Alert passengers saved plane from alleged terror bid
Alert passengers saved plane from alleged terror bid
Passengers pounced on the man allegedly trying to blow up the plane.

Washington: Alert passengers, who pounced on the man allegedly trying to blow up a US Airliner, played a major role in thwarting the terror bid to blow up the plane which was on its was from Amsterdam to Detroit.

As many as 278 passengers were on board the Northwest Airline flight 253, when a Nigerian national allegedly tried to ignite a powder some 20-25 minutes before it was about to land at the Detroit airport.

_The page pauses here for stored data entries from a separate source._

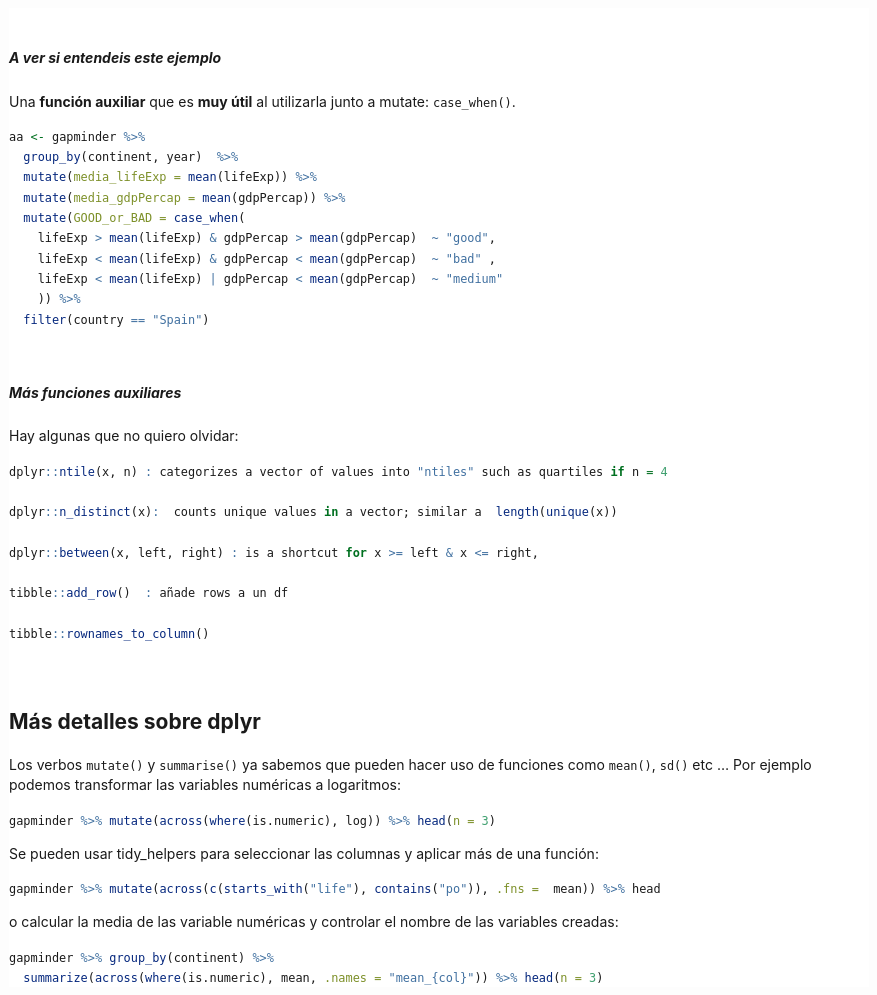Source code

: <br>

##### A ver si entendeis este ejemplo

Una **función auxiliar** que es **muy útil** al utilizarla junto a mutate: `case_when()`.

``` r
aa <- gapminder %>%
  group_by(continent, year)  %>%
  mutate(media_lifeExp = mean(lifeExp)) %>% 
  mutate(media_gdpPercap = mean(gdpPercap)) %>% 
  mutate(GOOD_or_BAD = case_when( 
    lifeExp > mean(lifeExp) & gdpPercap > mean(gdpPercap)  ~ "good",
    lifeExp < mean(lifeExp) & gdpPercap < mean(gdpPercap)  ~ "bad" ,
    lifeExp < mean(lifeExp) | gdpPercap < mean(gdpPercap)  ~ "medium"
    )) %>%
  filter(country == "Spain")
```

<br>

##### Más funciones auxiliares

Hay algunas que no quiero olvidar:

``` r
dplyr::ntile(x, n) : categorizes a vector of values into "ntiles" such as quartiles if n = 4

dplyr::n_distinct(x):  counts unique values in a vector; similar a  length(unique(x))

dplyr::between(x, left, right) : is a shortcut for x >= left & x <= right, 

tibble::add_row()  : añade rows a un df

tibble::rownames_to_column()
```

<br>

## Más detalles sobre dplyr

Los verbos `mutate()` y `summarise()` ya sabemos que pueden hacer uso de funciones como `mean()`, `sd()` etc … Por ejemplo podemos transformar las variables numéricas a logaritmos:

``` r
gapminder %>% mutate(across(where(is.numeric), log)) %>% head(n = 3)
```

Se pueden usar tidy_helpers para seleccionar las columnas y aplicar más de una función:

``` r
gapminder %>% mutate(across(c(starts_with("life"), contains("po")), .fns =  mean)) %>% head
```

o calcular la media de las variable numéricas y controlar el nombre de las variables creadas:

``` r
gapminder %>% group_by(continent) %>%
  summarize(across(where(is.numeric), mean, .names = "mean_{col}")) %>% head(n = 3)
```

The man had "some kind of incendiary device he tried to ignite" in a bag strapped to his body, NBC News said quoting unnamed officials.

Other officials said the device was a mixture of powder and liquid, which failed to ignite when the passenger tried to detonate it during the plane's descent.

The passengers became alert after his actions caused noise and smoke started coming from his seat.

Two people saw the attempted attack, and a third person jumped on the man and subdued him, an airline official told NBC News.

The man identified as Abdul Farouk Abdulmutallab, 23, sustained burn injuries and is being treated in a hospital. He is being questioned by FBI and other federal investigating agencies.

Syed Jafry, a passenger sitting three rows ahead of the suspect, said "there was a pop that sounded like a firecracker" and the "next thing you know everybody was on him".

A few seconds later, Jafry said, there was smoke and "some glow" from the suspect's seat from three rows behind him and on the left side of the plane, according to The New York Times.

"There was a panic," Jafry, 57, from Ohio was quoted as saying. "Next thing you know everybody was on him," he said. He said the passengers and the crew subdued the man.

The Nigerian national was brought by the crew to the front of the plane Northwest Airlines flight 253, operated on a Delta airplane made its descent into Detroit Metropolitan Airport, landing at 11:53 a.m (local time).

Once on the ground, it was immediately guided to the end of a runway, where it was surrounded by police cars and emergency vehicles and searched by a bomb-disabling robot.

Another passenger Rich Griffith told Detroit News that he was seated too far in the back to see what had happened.

"It's frustrating if you don't want to keep your country safe," he said. "We can't have what's going on everywhere else happening here," he added.